As for Arab promises of exterminating the Jewish state:
The Arabs not only rejected partition, but attacked Israel from all sides. On the day that Israel declared its independence, the Arab League Secretary, General Azzam Pasha declared "jihad", a holy war. He said, "This will be a war of extermination and a momentous massacre which will be spoken of like the Mongolian massacres and the Crusades".(1) The Mufti of Jerusalem, Haj Amin Al Husseini stated, "I declare a holy war, my Moslem brothers! Murder the Jews! Murder them all!" (2) The armies of lebanon, Syria, Jordan, Egypt and Iraq invaded the tiny new country with the declared intent of destroying it.(3)
1. Howard M Sachar, A History of Israel (New York: Knopf, 1979), p. 333.
2. Leonard J. Davis and M. Decter (eds.). Myths and facts 1982; a Concise Record of the Arab-Israeli Conflict (Washington DC: near east report, 1982), p. 199
3. In a formal cablegram to the UN Secretary General on May 15, 1948, the Secretary general of the Arab League declared that the Arab states rejected partition and intended to set up a "United State of Palestine." For a full text of the cablegram, see John N. Moore (ed.), The Arab-Israeli Conflict; Readings and Documents (Princeton, NJ: Princeton University Press, abridged and revised edition, 1977), pp. 938-943.
As for who is "responsible" for the creation of the Arab refugee problem:
Approximately 720,000 Arabs, encouraged by their leaders to leave, fled from what is now Israel between April and December, 1948.(1) The Arab leaders promised them that they would soon be able to return following Israel's destruction. In some cases the Jews, including Israel's first Prime Minister, David Ben-Gurion, urged the Arabs to remain, promising that they would not be harmed.(2) Those who remained became full and equal citizens of Israel, while those who chose to leave went to neighboring Arab states. Instead of welcoming their Arab brothers, and integrating them into the mainstream of their societies, the Arab states kept them in squalid refugee camps and used these Palestinians refugees as political pawns in their fight against Israel.

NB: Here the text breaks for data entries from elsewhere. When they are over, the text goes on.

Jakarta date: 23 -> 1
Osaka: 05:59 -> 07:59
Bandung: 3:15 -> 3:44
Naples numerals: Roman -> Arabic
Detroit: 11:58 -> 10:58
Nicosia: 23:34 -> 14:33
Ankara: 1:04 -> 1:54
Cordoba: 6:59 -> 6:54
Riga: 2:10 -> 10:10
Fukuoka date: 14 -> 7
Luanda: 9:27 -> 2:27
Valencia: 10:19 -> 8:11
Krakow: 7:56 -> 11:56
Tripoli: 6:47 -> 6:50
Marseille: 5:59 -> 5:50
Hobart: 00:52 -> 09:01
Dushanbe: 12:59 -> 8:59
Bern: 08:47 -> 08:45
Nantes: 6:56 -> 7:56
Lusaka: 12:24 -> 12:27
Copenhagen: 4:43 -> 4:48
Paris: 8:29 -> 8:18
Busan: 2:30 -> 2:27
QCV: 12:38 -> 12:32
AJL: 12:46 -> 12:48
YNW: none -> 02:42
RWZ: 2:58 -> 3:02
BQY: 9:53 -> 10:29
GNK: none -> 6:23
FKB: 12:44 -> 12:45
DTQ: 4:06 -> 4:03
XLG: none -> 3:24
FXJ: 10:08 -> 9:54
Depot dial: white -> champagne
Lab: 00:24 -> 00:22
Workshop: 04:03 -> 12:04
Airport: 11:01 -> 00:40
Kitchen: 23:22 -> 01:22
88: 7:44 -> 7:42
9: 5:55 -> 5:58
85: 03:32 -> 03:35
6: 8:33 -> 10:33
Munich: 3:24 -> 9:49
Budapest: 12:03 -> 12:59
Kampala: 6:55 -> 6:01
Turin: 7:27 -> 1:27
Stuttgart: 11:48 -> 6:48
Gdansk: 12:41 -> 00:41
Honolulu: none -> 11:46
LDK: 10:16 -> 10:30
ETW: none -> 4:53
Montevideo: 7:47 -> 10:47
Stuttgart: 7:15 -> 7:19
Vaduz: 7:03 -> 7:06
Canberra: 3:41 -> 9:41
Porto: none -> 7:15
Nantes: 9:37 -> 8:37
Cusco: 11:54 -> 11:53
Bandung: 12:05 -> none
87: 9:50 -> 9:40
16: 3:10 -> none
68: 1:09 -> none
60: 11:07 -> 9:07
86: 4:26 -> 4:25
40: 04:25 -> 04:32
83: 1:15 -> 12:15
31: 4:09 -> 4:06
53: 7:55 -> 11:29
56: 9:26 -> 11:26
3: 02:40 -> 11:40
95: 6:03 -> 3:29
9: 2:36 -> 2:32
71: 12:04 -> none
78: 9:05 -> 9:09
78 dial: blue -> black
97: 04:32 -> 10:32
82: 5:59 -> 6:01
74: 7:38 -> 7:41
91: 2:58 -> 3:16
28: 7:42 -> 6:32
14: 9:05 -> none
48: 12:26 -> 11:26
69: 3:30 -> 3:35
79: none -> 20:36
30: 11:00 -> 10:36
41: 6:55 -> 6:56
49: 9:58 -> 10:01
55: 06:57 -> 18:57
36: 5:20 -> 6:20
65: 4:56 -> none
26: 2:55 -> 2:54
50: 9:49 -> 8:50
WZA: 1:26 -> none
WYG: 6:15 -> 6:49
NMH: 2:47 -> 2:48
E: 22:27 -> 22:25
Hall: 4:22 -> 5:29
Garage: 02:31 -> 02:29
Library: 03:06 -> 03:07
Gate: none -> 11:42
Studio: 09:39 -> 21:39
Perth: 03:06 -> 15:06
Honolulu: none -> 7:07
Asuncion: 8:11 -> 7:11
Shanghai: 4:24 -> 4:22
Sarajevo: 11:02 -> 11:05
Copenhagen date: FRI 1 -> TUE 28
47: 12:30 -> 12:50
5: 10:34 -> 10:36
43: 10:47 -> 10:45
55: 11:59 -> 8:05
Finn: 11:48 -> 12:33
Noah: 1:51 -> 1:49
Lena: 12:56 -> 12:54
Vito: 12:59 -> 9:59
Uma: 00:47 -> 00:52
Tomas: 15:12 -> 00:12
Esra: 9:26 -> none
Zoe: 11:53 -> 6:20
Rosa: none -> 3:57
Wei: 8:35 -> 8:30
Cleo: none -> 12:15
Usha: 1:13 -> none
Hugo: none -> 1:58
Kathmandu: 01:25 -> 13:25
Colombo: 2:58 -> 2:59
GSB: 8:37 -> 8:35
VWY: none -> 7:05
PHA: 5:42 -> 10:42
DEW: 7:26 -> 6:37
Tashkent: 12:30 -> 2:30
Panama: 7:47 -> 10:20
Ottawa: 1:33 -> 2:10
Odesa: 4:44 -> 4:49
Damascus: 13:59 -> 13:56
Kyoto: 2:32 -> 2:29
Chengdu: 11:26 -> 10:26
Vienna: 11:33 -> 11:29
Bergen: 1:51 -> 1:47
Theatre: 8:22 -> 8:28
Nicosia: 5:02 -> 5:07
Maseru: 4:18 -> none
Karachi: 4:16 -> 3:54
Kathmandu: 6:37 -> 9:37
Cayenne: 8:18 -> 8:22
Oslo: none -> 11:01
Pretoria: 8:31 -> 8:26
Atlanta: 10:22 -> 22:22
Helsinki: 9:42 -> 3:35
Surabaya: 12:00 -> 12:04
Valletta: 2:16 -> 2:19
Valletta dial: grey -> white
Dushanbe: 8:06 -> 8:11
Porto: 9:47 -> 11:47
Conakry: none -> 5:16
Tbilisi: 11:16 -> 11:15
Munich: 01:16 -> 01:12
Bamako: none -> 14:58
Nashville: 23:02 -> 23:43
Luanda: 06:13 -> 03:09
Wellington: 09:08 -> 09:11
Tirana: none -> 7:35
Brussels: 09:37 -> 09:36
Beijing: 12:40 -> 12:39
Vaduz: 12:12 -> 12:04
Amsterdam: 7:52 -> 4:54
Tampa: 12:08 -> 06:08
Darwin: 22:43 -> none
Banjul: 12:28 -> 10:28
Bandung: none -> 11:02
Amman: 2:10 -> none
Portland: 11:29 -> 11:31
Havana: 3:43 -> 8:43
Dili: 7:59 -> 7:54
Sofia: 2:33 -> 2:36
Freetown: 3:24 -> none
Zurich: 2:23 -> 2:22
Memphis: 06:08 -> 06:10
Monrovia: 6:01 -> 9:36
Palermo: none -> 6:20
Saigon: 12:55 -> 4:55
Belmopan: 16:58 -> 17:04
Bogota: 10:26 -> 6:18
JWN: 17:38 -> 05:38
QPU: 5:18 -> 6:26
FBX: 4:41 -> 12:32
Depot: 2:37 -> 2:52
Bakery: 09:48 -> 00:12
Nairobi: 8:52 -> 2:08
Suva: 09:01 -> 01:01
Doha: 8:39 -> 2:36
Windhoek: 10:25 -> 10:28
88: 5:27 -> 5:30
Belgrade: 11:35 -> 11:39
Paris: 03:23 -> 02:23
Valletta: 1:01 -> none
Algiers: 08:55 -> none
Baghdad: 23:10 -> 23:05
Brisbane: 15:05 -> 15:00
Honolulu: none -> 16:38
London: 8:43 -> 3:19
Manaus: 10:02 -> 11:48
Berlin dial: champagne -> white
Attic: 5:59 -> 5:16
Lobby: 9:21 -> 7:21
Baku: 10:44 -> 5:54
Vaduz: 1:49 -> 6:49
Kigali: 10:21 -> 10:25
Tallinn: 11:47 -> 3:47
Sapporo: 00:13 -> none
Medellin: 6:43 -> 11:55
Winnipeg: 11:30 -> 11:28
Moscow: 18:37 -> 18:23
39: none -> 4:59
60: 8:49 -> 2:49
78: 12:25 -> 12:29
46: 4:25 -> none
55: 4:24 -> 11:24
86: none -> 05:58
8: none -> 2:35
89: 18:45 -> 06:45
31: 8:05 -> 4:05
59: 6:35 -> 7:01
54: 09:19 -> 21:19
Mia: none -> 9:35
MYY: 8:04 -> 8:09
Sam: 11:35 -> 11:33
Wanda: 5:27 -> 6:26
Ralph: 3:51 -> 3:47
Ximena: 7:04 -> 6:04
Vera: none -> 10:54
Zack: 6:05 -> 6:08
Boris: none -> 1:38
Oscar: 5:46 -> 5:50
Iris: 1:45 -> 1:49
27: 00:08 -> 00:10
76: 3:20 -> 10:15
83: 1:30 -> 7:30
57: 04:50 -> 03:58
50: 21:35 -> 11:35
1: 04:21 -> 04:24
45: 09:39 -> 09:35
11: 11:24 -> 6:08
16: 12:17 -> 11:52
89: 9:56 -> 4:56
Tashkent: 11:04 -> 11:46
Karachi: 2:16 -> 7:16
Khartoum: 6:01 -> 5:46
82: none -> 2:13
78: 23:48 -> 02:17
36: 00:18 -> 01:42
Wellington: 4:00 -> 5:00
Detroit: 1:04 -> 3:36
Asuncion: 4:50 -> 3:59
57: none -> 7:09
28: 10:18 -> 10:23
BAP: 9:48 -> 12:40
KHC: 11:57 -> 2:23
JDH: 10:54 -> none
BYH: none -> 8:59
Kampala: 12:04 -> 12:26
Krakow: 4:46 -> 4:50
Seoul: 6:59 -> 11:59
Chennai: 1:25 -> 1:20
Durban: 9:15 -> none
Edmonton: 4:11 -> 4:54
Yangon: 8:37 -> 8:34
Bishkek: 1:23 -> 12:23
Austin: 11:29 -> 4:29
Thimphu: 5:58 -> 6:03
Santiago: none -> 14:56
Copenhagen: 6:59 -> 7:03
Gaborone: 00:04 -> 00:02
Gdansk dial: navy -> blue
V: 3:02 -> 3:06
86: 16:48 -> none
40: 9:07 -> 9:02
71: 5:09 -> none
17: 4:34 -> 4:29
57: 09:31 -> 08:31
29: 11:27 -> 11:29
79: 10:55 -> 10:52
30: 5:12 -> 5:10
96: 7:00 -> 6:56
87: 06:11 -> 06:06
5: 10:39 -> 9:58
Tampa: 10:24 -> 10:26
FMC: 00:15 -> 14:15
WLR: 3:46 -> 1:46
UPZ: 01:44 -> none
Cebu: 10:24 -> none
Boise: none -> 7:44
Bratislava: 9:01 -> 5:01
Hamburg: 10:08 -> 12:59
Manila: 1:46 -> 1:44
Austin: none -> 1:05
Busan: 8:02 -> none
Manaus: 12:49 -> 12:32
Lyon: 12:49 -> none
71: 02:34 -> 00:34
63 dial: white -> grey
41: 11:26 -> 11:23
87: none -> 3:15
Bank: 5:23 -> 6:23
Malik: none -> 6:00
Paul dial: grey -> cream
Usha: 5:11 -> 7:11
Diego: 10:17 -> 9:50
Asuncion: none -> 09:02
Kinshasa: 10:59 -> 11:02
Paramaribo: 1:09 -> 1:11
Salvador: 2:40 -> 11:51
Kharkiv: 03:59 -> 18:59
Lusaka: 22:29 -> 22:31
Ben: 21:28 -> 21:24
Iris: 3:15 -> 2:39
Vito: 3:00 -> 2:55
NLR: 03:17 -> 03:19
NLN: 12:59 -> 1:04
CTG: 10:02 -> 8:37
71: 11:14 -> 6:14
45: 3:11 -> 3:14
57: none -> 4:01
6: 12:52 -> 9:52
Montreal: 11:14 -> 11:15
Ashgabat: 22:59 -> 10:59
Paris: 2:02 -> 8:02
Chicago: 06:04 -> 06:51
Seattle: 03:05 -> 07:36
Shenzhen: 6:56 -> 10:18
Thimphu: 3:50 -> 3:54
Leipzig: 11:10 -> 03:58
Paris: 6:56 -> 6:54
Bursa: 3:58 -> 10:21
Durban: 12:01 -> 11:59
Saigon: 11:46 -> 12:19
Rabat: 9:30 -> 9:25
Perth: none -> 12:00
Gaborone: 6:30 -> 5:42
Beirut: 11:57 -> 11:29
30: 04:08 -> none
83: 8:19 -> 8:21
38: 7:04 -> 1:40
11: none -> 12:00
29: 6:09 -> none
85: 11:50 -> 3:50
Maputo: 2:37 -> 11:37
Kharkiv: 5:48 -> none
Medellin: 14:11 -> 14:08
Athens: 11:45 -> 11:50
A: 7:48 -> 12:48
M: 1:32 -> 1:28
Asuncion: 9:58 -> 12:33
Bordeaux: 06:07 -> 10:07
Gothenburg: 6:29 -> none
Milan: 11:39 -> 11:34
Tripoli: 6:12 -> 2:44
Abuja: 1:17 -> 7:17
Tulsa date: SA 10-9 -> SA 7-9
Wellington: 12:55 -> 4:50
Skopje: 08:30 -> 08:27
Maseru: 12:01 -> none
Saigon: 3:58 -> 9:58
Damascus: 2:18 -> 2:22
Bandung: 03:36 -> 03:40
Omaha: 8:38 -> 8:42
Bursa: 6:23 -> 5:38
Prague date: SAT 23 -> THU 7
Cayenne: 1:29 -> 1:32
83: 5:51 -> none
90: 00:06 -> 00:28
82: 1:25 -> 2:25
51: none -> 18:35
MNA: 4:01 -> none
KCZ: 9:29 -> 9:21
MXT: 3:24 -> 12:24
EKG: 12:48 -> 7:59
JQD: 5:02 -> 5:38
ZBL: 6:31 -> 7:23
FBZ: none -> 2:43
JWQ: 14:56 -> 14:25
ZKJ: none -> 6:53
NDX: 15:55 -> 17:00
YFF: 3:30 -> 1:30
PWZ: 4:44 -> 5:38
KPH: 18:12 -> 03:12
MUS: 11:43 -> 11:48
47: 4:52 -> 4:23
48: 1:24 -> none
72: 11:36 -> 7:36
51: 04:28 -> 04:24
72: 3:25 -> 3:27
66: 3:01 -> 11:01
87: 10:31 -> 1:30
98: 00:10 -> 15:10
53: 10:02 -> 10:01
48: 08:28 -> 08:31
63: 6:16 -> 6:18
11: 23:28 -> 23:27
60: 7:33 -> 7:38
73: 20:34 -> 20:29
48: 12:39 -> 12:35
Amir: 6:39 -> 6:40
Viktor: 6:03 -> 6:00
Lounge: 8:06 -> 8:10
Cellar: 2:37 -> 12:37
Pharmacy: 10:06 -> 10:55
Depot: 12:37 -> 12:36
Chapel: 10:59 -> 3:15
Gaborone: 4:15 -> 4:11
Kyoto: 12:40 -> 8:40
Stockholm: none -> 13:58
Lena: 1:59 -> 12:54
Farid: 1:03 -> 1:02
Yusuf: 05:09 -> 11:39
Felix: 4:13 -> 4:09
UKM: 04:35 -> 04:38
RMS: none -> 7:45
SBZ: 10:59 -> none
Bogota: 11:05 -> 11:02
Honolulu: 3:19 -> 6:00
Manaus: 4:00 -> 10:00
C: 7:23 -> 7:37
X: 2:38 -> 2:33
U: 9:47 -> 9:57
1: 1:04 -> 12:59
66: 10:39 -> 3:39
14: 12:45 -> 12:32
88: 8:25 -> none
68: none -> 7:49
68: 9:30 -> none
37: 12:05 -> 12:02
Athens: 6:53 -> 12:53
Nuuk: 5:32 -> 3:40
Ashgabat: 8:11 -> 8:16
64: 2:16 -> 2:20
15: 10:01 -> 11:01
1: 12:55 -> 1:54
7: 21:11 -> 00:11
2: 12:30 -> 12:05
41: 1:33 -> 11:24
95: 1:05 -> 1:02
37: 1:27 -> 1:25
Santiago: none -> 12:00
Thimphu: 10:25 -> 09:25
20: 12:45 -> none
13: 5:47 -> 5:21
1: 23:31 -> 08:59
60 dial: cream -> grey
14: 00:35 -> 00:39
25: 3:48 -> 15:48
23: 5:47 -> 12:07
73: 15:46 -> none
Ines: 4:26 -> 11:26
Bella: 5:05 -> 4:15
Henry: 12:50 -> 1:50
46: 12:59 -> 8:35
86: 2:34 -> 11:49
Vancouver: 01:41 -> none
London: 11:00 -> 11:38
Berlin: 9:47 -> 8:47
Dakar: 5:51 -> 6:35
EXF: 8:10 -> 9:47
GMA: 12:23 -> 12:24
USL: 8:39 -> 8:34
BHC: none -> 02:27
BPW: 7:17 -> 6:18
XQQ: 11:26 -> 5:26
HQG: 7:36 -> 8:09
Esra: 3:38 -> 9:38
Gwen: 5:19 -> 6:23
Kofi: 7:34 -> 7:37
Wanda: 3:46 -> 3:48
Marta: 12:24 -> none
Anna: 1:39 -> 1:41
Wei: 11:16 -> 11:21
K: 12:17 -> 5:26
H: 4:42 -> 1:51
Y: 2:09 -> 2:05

1. Irving Howe and Carl Gershman (eds.), Israel, the Arabs and the Middle East (New York: Bantam, 1972), p. 168.
2. See, for instance, The Economist, Oct. 2, 1948, for a description of Jewish efforts in Haifa to persuade the Arabs to stay.
As for the Arab Jewish refugee problem:
In 1945 there were more than 870,000 Jews living in the various Arab states. Many of their communities dated back 2,500 years. Throughout 1947 and 1948 these Jews were persecuted. Their property and belongings were confiscated. There were anti-Jewish riots in Aden, Egypt, Lybia, Syria, and Iraq. In Iraq, Zionism was made a capital crime. Aproximately 600,000 Jews sought refuge in the State of Israel.(1) They arrived destitute, but they were absorbed into the society and became an integral part of the state. In effect, then, a vertible exchange of populations took place between Arab and Jewish refugees. Thus the Jewish refugees became full Israeli citizens while the Arab refugees remained "refugees" according to the wishes of the Arab leaders.
1. Howe & Gershman, op. cit., p. 168.